### Testo da leggere

Riflessioni sulle pagine del Vangelo di domenica 11 giugno, Corpus Domini
di Mons. Giuseppe Fiorillo
Carissime/i.
la Chiesa celebra, oggi, la Solennità del Corpus Domini, istituita nel tredicesimo secolo (dopo fatti prodigiosi accaduti a Bolsena ed altre località italiane e straniere) da Papa Urbano IV nel 1264 d.C. ed estesa a tutta la Cristianità con la bolla “Transiturus”. Lo stesso papa incarica il grande teologo Tommaso d’Aquino per comporre l’ufficio della Solennità della Messa del Corpus Domini, a tutt’oggi in vigore.
Il brano del vangelo di questa festività ci viene da Giovanni (Gv.6,51-58), tratto dal capitolo VI, dedicato alla moltiplicazione dei pani ed al lungo discorso nella Sinagoga di Cafarnao, interrotto da chiarimenti e dure contestazioni da parte dei presenti all’evento.
La pericope del vangelo di oggi è breve (appena 8 versetti), ma molto intensa, come risulta dalle parole che ricorrono a più riprese: mangiare (8 volte), bere/ bevande (4 volte), carne (6 volte), sangue( 4 volte), vita/ vivere (9 volte). Un vangelo questo incarnato nelle nostre storie ed assai lontano da sofismi e fantasie!

### Descrizione del compito
Secondo le riflessioni sul Corpus Domini, quale papa istituì la Solennità e in quale anno? Le voci qui riportate non hanno alcun legame con le riflessioni sul Corpus Domini.

### Estratto dei dati
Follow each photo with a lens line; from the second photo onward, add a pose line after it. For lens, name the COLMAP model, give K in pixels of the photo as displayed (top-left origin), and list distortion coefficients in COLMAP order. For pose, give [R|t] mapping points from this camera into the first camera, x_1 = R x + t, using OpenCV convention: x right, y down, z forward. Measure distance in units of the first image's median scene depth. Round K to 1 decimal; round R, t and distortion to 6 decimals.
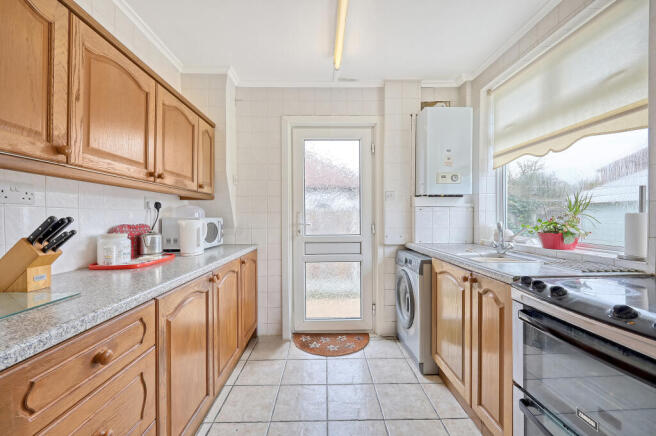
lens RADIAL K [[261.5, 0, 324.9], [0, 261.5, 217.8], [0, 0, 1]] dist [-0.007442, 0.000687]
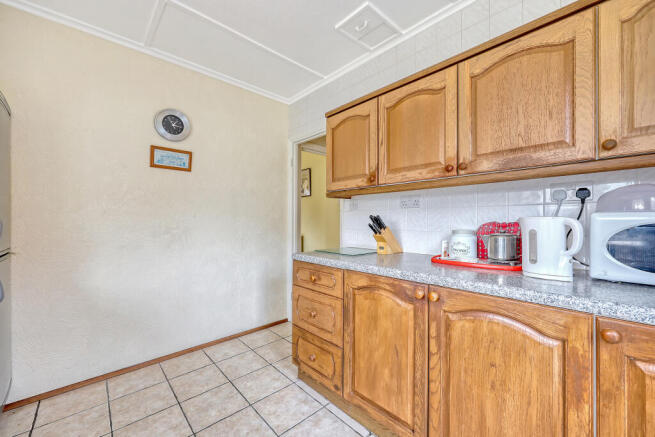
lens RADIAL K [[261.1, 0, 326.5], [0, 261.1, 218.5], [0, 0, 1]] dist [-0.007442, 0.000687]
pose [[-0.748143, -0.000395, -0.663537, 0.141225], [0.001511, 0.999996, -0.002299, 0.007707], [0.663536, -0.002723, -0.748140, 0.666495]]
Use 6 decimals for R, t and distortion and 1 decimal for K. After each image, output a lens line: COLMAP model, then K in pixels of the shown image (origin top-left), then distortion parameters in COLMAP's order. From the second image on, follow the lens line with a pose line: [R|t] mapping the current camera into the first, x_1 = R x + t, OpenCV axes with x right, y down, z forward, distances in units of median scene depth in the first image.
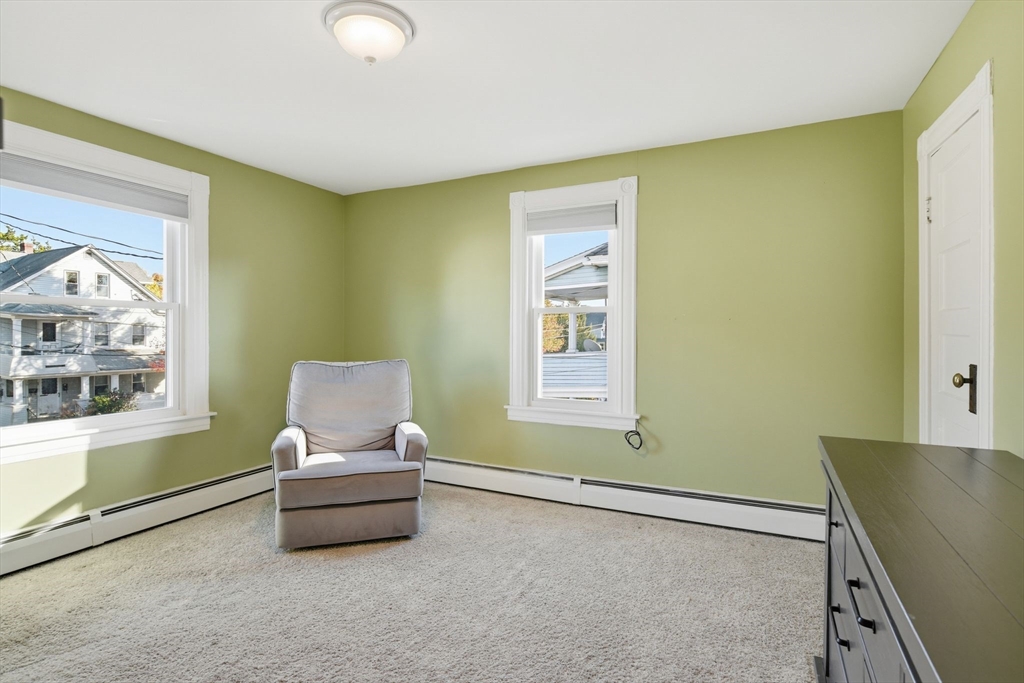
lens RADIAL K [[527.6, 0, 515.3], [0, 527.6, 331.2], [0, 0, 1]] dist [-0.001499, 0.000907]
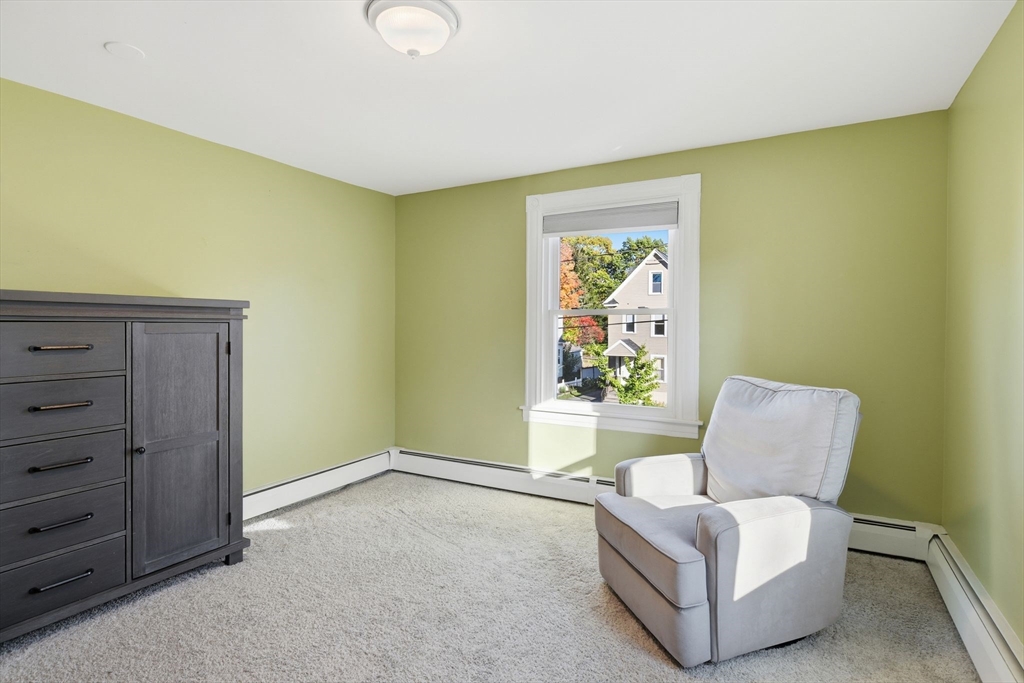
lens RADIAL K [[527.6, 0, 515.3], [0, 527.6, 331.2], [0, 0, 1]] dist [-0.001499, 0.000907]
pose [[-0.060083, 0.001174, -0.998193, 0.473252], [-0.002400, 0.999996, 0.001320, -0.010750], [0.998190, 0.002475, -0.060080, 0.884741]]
* * *
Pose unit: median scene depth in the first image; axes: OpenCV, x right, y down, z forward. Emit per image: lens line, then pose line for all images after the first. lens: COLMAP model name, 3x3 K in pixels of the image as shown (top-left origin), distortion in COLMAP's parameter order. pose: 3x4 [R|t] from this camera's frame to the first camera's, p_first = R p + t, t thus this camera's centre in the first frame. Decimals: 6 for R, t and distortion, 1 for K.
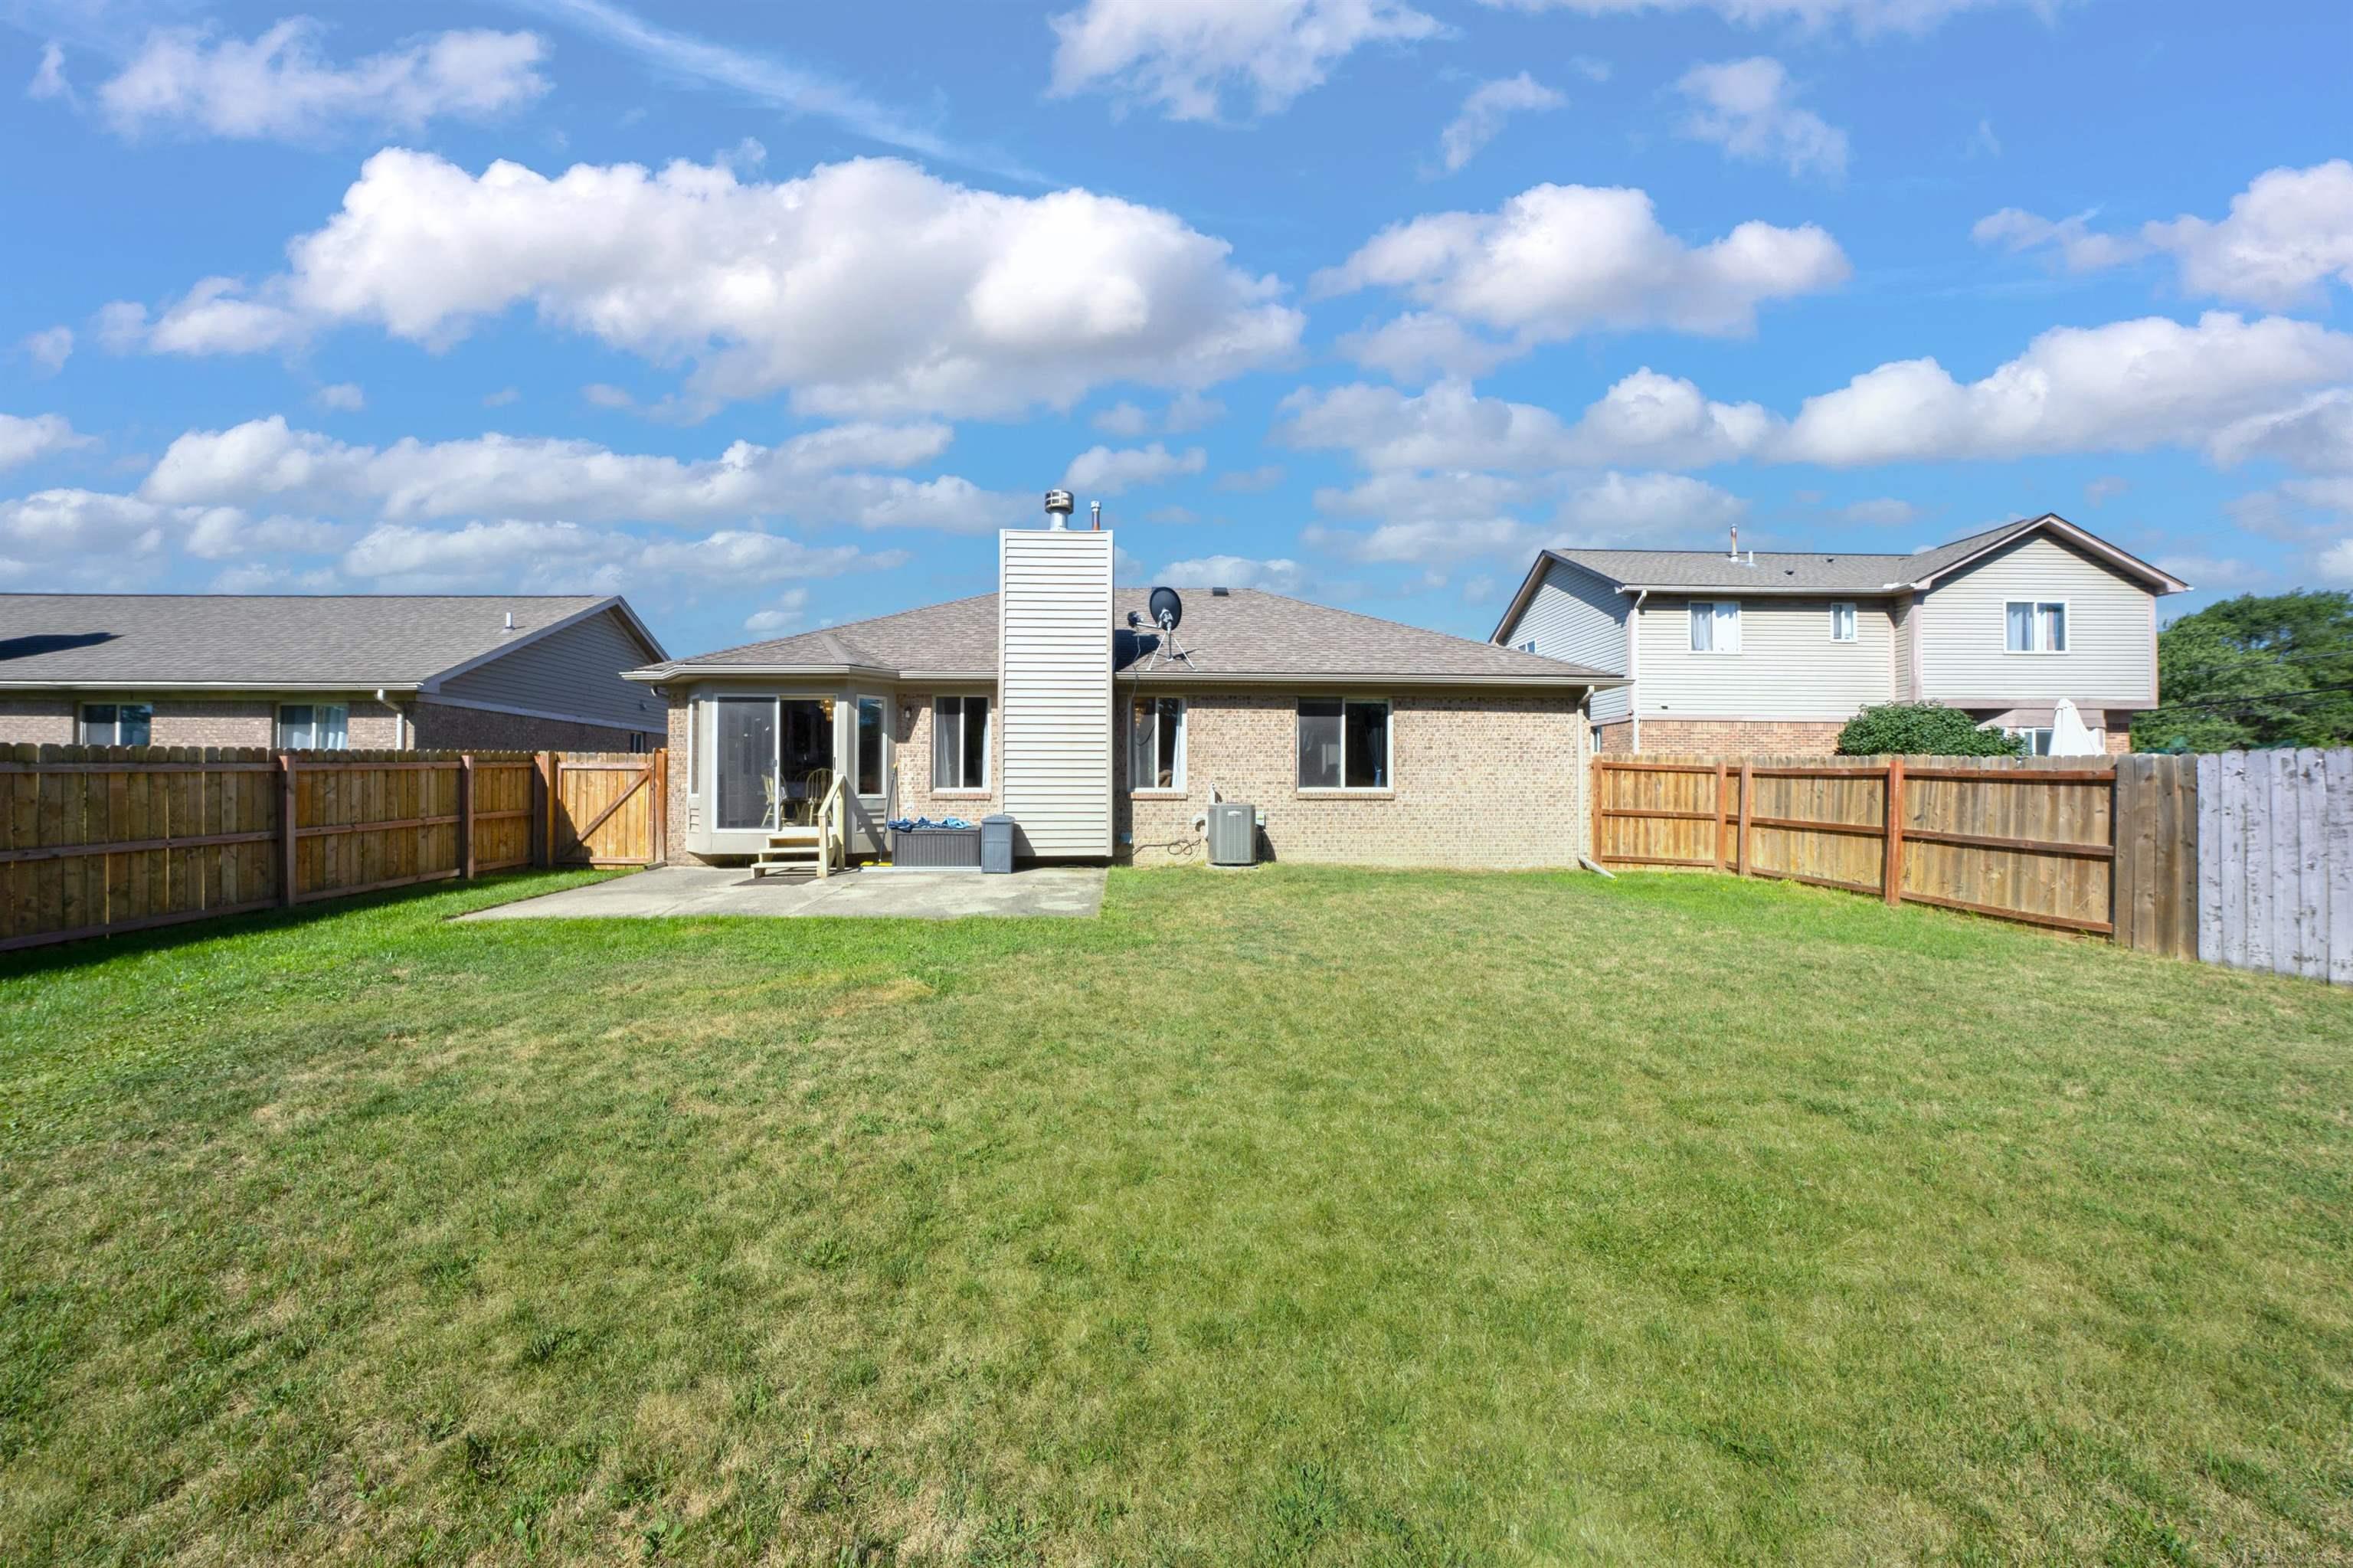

### Risultato del compito
Papa Urbano IV, nel 1264 d.C.